The Princeton Review has ranked Wesleyan University at the top of its list of 25 “Impact Schools” for 2019, followed by Hobart & William Smith Colleges and Southwestern University.
“These 25 schools were selected based on student ratings and responses to survey questions covering community service opportunities at their school, student government, sustainability efforts, and on-campus student engagement,” the Princeton Review’s website reads, also noting that the ranking incorporates the percentage of alumni who reported feeling a deep sense of meaning associated with their profession.
The University has remained at the top of the Review’s “Impact Schools” list since its creation in 2015, thanks in part to the variety of resources that enable students to engage with the local community.
The Patricelli Center for Social Entrepreneurship (PCSE), which the Review cited as an important resource, is one of many facilities on campus designed to support students who want to be engaged citizens. PCSE Director Makaela Kingsley ’98 noted that the student body is particularly drawn to making systemic change.
“Wesleyan tends to attract young people who have an awareness of social and environmental problems, and who have the inclination to want to work towards solutions,” Kingsley wrote in an email to The Argus.
Kingsley noted that student engagement takes many forms, from campaigning and research to volunteer work and involvement in campus organizations like the Green Fund and the Wesleyan Student Assembly (WSA).
WSA Academic Affairs Committee Member Aaron Cheung ’19 noted that the student body is actively engaged in on-campus politics, which demonstrates students’ investment in the broader Wesleyan community.
“All of the members of the WSA and those that work with us closely on projects invest a significant amount of time and effort to bring institutional changes,” Cheung wrote in an email to The Argus. “For example, the WSA helped to establish funding for international and low-income students to receive food over winter break, helped to create winter session, and was the immediate factor for the creation of the Resource Center on campus.
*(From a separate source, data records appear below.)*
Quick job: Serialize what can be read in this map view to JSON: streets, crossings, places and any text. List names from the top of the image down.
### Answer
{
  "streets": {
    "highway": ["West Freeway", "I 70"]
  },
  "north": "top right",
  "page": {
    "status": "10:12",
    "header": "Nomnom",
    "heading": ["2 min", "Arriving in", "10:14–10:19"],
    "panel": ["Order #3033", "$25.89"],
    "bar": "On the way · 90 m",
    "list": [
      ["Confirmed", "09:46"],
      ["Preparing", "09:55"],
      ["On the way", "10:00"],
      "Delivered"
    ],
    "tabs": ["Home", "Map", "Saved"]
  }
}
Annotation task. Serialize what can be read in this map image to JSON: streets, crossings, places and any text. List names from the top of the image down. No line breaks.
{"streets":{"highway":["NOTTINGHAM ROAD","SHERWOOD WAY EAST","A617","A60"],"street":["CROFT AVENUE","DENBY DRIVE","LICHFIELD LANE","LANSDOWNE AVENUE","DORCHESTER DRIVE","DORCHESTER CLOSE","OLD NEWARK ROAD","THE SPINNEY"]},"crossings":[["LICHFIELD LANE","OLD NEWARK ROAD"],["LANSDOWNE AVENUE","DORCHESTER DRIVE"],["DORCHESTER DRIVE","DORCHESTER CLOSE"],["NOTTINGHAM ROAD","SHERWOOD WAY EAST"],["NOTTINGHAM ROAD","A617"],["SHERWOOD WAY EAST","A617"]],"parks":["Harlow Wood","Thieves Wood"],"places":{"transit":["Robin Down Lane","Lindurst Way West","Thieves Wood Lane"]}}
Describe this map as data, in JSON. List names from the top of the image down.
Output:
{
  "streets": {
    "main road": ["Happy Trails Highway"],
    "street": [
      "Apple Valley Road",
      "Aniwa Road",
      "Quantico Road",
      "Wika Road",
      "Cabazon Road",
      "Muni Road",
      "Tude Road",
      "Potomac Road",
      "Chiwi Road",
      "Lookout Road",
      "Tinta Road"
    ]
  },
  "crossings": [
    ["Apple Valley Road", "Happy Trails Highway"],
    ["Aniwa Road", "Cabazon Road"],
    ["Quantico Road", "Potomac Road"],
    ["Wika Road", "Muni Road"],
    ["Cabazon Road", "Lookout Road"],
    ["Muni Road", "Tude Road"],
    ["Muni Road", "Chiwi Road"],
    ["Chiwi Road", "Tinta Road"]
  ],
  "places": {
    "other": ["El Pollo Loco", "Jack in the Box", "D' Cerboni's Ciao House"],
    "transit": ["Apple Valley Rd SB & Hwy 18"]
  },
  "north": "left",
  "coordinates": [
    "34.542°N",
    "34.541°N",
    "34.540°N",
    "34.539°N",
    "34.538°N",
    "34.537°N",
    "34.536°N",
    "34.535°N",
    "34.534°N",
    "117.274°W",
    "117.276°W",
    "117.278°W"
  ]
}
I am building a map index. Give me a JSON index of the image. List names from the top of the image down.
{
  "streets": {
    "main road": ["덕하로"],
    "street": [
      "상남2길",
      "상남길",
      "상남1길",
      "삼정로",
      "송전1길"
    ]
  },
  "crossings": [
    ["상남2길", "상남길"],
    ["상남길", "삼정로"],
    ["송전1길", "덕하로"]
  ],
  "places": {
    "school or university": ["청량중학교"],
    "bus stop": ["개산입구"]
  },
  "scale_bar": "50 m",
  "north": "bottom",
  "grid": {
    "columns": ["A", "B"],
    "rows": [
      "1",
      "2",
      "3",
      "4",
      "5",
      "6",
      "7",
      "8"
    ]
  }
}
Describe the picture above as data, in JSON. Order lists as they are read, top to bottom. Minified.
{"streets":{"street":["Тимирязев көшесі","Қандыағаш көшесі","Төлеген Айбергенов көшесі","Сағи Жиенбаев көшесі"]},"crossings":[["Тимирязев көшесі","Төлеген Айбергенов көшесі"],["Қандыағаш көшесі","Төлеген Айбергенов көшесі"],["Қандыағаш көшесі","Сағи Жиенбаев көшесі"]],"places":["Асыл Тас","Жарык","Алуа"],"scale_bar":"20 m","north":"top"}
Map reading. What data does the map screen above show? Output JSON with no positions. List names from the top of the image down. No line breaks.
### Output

Many initiatives and programs can be traced back to the WSA, and it offers a great forum to address difficult topics.”
Facilities such as PCSE, the Jewett Center for Community Partnerships, the Allbritton Center for the Study of Public Life, and the new Resource Center have taught Wesleyan students how to engage with their communities, as well as communities around the world, and they’ve carried these skills with them after graduating.
“Wesleyan graduates have a voice at all of the important tables, and so many of them lead with their commitment to impact—from grassroots organizing…to inclusive management and systems change…to venture capital and tech…to name just a few of the countless examples,” Kingsley wrote.
Graduates have also shown commitment to creating change from the inside, out. Many alumni have left the University to pursue a career in politics, such as governors Peter Shumlin ’79 and John Hickenlooper ’74, MA ’80, the latter of which just announced his run for president on Monday, March 4. Connecticut State Senator Matt Lesser was first elected to the State House during his senior year at Wesleyan and still serves in that seat today.
“[Wesleyan alumni] bravely take the critical thinking skills and practical idealism that they developed in college, and they use it in ways that create ripple effects in the world,” Kingsley concluded.